▶ What you will do:
Copy whichever lines of the data hold the word "capital".
=== Section Start ===
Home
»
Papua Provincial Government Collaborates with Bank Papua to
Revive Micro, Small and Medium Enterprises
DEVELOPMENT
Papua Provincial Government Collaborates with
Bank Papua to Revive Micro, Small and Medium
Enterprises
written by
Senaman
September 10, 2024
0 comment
=== Section End ===
=== Section Start ===
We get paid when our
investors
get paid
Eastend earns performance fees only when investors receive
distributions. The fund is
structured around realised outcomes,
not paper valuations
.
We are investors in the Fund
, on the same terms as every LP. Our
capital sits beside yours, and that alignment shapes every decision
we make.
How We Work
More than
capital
=== Section End ===
▶ Reply to the exercise:
capital sits beside yours, and that alignment shapes every decision
capital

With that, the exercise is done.